- Data block
•••

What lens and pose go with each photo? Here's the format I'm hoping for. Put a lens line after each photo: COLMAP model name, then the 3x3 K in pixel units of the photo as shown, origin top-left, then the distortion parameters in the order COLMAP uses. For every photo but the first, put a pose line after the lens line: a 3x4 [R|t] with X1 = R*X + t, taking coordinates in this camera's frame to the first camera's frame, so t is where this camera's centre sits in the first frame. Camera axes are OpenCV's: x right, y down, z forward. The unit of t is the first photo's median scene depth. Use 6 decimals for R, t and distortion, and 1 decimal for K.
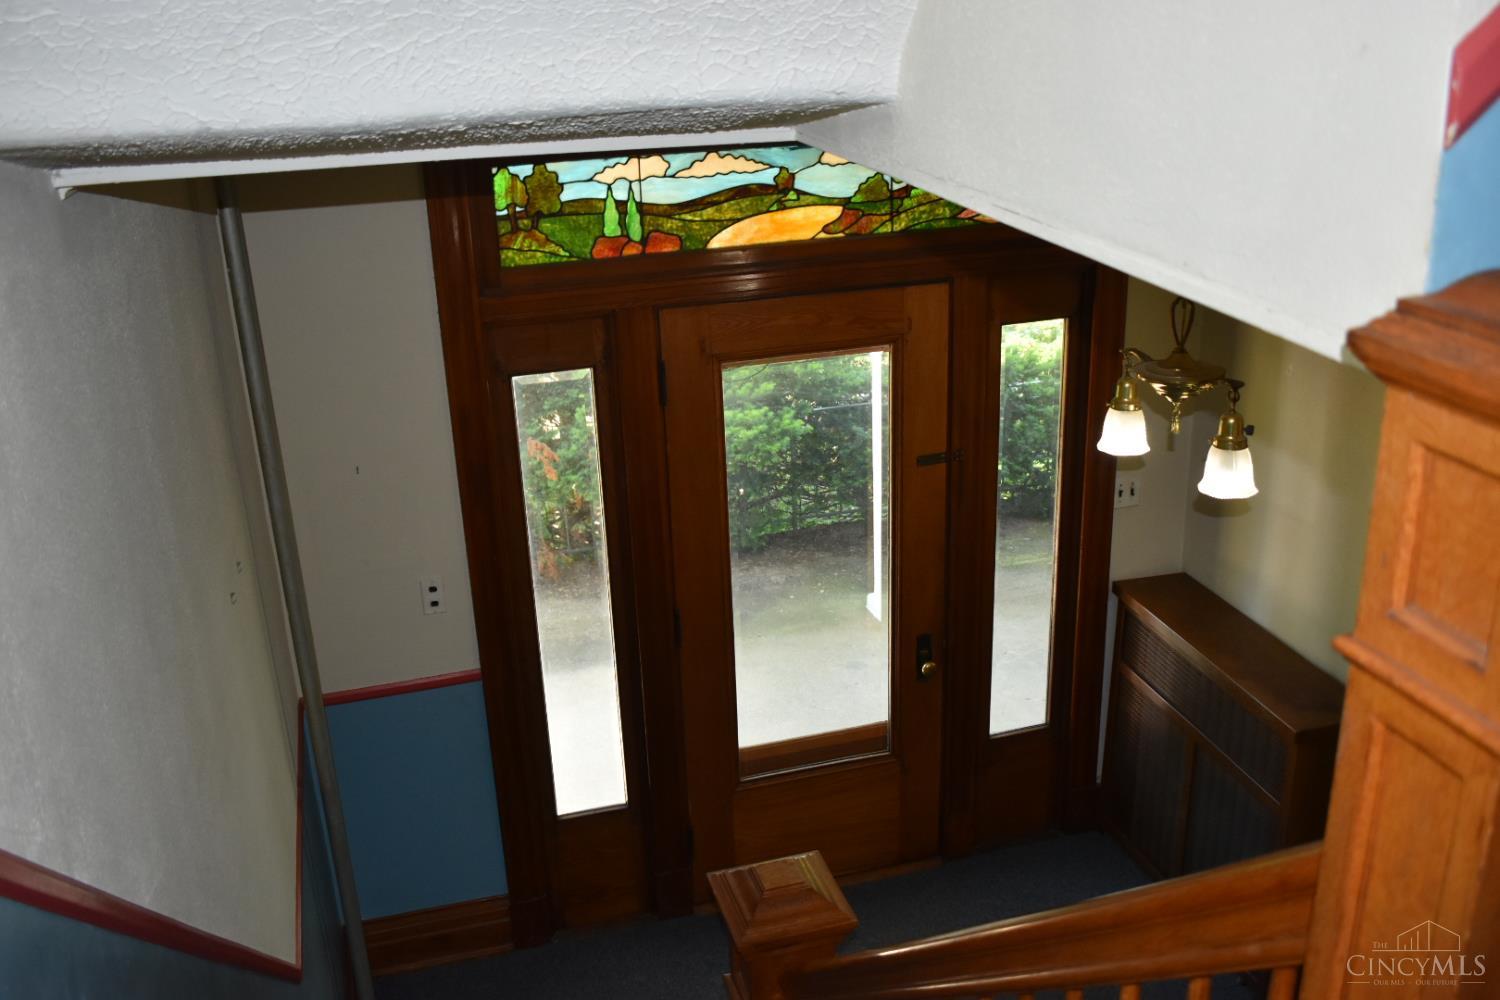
lens RADIAL K [[1334.8, 0, 750.3], [0, 1334.8, 491.3], [0, 0, 1]] dist [-0.057199, -0.002002]
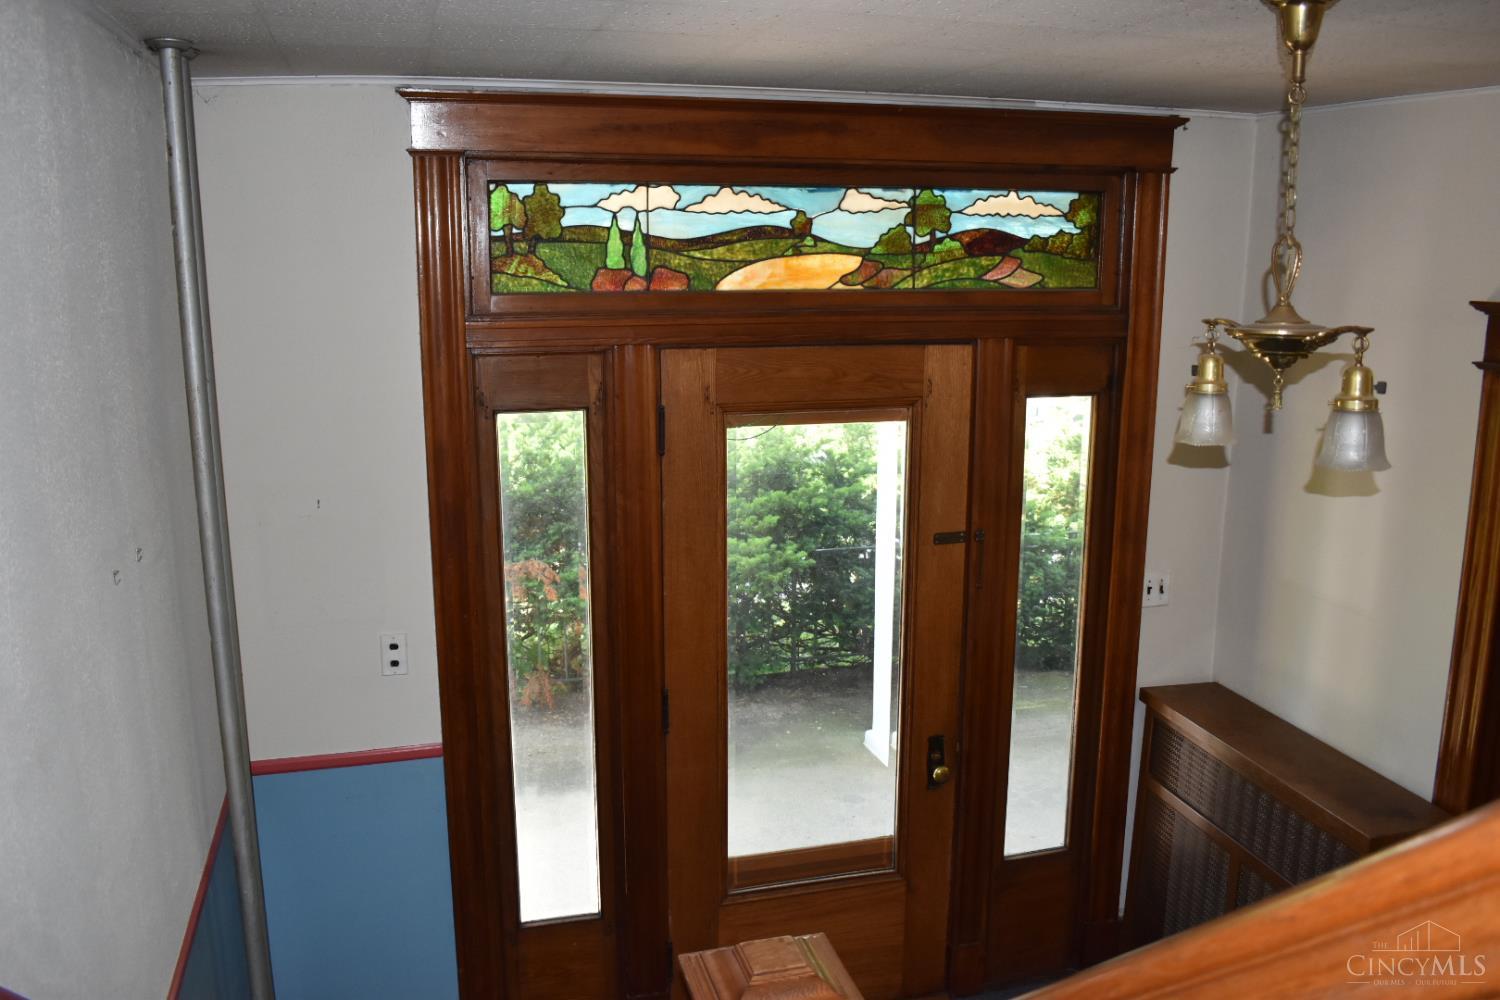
lens RADIAL K [[1196.6, 0, 749.0], [0, 1196.6, 506.7], [0, 0, 1]] dist [-0.071550, 0.011329]
pose [[0.999233, 0.038777, -0.005369, 0.000872], [-0.039142, 0.987573, -0.152212, 0.089114], [-0.000600, 0.152305, 0.988333, 0.186637]]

•••

- Brief
Return all the data above as written, leaving out only the pictures.

- Written answer
What lens and pose go with each photo? Here's the format I'm hoping for. Put a lens line after each photo: COLMAP model name, then the 3x3 K in pixel units of the photo as shown, origin top-left, then the distortion parameters in the order COLMAP uses. For every photo but the first, put a pose line after the lens line: a 3x4 [R|t] with X1 = R*X + t, taking coordinates in this camera's frame to the first camera's frame, so t is where this camera's centre sits in the first frame. Camera axes are OpenCV's: x right, y down, z forward. The unit of t is the first photo's median scene depth. Use 6 decimals for R, t and distortion, and 1 decimal for K.
lens RADIAL K [[1334.8, 0, 750.3], [0, 1334.8, 491.3], [0, 0, 1]] dist [-0.057199, -0.002002]
lens RADIAL K [[1196.6, 0, 749.0], [0, 1196.6, 506.7], [0, 0, 1]] dist [-0.071550, 0.011329]
pose [[0.999233, 0.038777, -0.005369, 0.000872], [-0.039142, 0.987573, -0.152212, 0.089114], [-0.000600, 0.152305, 0.988333, 0.186637]]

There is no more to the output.